**WHAT NEEDS TO BE DONE**. Write out, from the entries below, exactly the lines that run between the lines holding "376 567 4672" and "1187 253 2346", inclusive, and stop there.

Stored items
########################################
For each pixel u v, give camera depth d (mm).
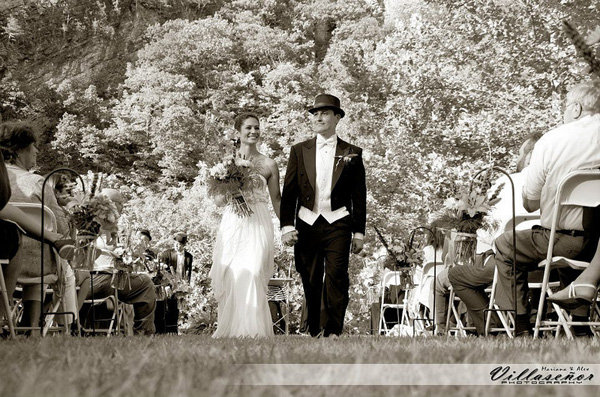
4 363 2893
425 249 10375
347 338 5711
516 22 21438
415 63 23312
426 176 20859
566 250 5859
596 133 5891
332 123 8156
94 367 2705
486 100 22594
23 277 6863
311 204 8016
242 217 8562
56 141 56281
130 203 41938
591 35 5316
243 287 8438
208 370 2629
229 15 64125
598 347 3729
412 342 4457
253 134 8789
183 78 55375
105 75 66438
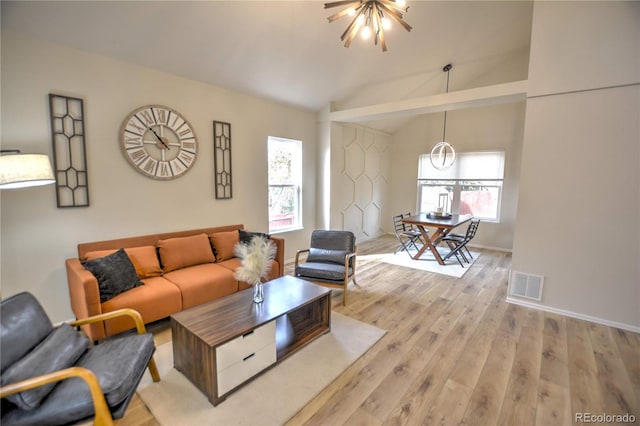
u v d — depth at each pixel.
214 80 3.71
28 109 2.49
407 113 4.46
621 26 2.66
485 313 3.13
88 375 1.35
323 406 1.85
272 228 4.86
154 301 2.55
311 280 3.44
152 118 3.24
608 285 2.89
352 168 6.31
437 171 6.82
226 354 1.86
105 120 2.92
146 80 3.18
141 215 3.25
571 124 2.93
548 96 3.01
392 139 7.49
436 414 1.78
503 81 5.39
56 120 2.63
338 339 2.59
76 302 2.47
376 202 7.21
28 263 2.57
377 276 4.32
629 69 2.65
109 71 2.91
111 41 2.75
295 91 4.44
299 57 3.71
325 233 3.87
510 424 1.71
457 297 3.56
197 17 2.76
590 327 2.85
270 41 3.31
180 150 3.50
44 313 1.78
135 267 2.82
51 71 2.58
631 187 2.74
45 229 2.64
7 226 2.46
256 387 2.00
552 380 2.08
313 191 5.42
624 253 2.81
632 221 2.76
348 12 2.10
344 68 4.19
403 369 2.20
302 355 2.35
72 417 1.36
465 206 6.49
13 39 2.39
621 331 2.78
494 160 6.07
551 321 2.97
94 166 2.88
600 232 2.89
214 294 2.98
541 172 3.11
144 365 1.75
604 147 2.81
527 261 3.26
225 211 4.06
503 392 1.96
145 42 2.87
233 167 4.11
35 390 1.35
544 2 2.96
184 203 3.61
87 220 2.87
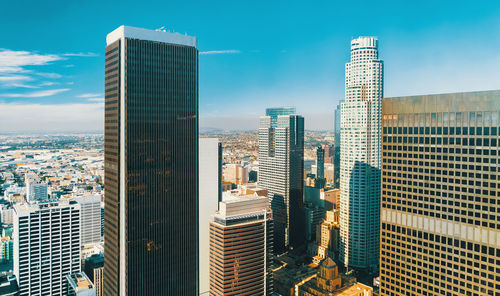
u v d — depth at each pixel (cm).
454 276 18275
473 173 17425
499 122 16562
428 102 19038
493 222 16788
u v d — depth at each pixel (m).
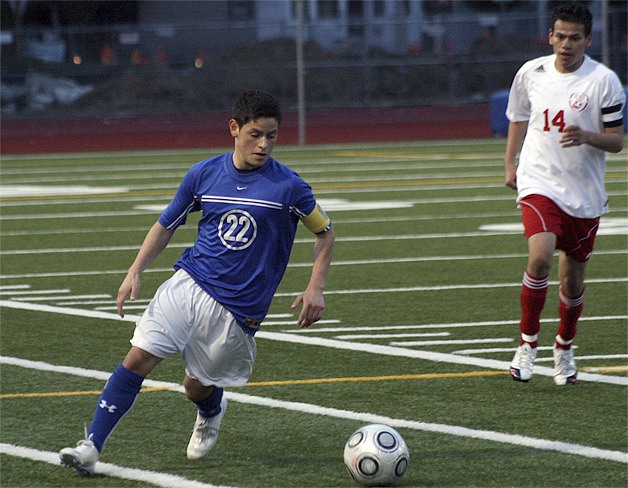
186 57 95.06
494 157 62.22
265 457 12.79
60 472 12.27
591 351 18.14
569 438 13.35
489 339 19.22
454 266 27.47
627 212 38.03
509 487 11.62
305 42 96.19
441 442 13.27
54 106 92.12
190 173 12.31
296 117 91.12
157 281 26.09
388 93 93.25
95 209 41.44
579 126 15.89
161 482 11.88
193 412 14.80
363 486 11.62
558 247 16.22
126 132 86.44
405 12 99.62
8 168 62.81
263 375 16.81
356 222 36.66
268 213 12.01
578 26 15.79
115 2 111.81
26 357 18.22
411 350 18.47
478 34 95.62
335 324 20.72
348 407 14.93
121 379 11.98
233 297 11.98
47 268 28.14
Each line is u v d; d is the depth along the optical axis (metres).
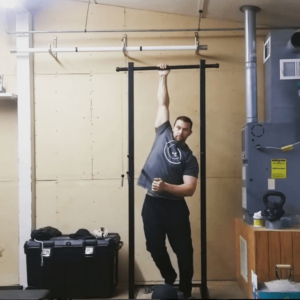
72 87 4.47
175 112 4.44
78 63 4.48
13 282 4.41
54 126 4.46
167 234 3.96
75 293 3.97
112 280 4.02
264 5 3.97
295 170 3.87
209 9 4.19
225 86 4.45
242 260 3.98
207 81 4.45
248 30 4.05
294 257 3.41
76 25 4.50
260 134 3.90
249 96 4.02
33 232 4.06
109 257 3.97
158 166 3.98
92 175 4.44
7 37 4.50
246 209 3.95
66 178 4.45
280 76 3.98
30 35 4.45
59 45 4.49
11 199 4.46
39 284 3.96
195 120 4.43
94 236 4.06
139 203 4.41
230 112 4.43
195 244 4.40
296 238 3.42
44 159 4.45
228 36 4.46
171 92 4.45
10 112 4.51
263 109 4.38
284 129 3.89
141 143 4.44
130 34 4.48
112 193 4.43
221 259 4.39
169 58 4.46
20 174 4.36
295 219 3.82
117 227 4.41
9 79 4.48
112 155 4.45
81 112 4.47
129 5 4.41
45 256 3.94
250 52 4.04
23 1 4.40
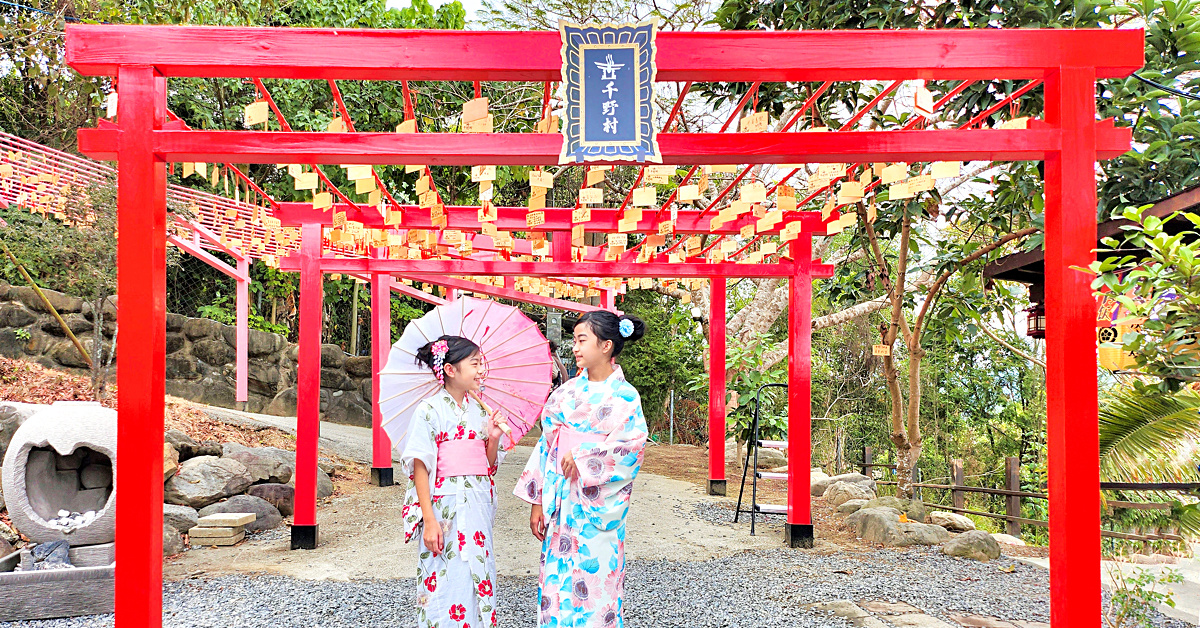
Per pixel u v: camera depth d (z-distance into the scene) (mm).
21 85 7105
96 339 7180
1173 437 4090
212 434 7941
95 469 4223
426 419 2783
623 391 2818
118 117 2492
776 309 11766
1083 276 2576
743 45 2590
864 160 2725
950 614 3760
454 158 2621
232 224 6848
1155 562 4594
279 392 10867
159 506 2541
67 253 6750
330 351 11898
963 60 2596
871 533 5637
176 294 11273
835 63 2594
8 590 3557
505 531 5812
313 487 5215
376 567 4672
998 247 5898
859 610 3818
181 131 2521
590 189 3311
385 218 4766
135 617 2436
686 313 13922
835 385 15883
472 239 5695
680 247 6348
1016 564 4871
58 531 3838
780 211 3795
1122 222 4074
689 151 2631
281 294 11984
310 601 3939
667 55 2576
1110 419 4230
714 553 5195
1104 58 2611
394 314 13766
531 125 8492
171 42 2506
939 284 6395
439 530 2707
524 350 3291
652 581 4414
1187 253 2346
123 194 2484
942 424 14805
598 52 2512
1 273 8422
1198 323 2469
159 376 2547
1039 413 13172
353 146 2578
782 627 3562
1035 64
########################################
**WRITTEN RESPONSE**.
376 567 4672
998 247 5898
859 610 3818
181 131 2521
590 189 3311
385 218 4766
135 617 2436
686 313 13922
835 385 15883
472 239 5695
680 247 6348
1016 564 4871
58 531 3838
780 211 3795
1122 222 4074
689 151 2631
281 294 11984
310 601 3939
667 55 2576
1110 419 4230
714 553 5195
1104 58 2611
394 314 13766
531 125 8492
171 42 2506
939 284 6395
439 530 2707
524 350 3291
652 581 4414
1187 253 2346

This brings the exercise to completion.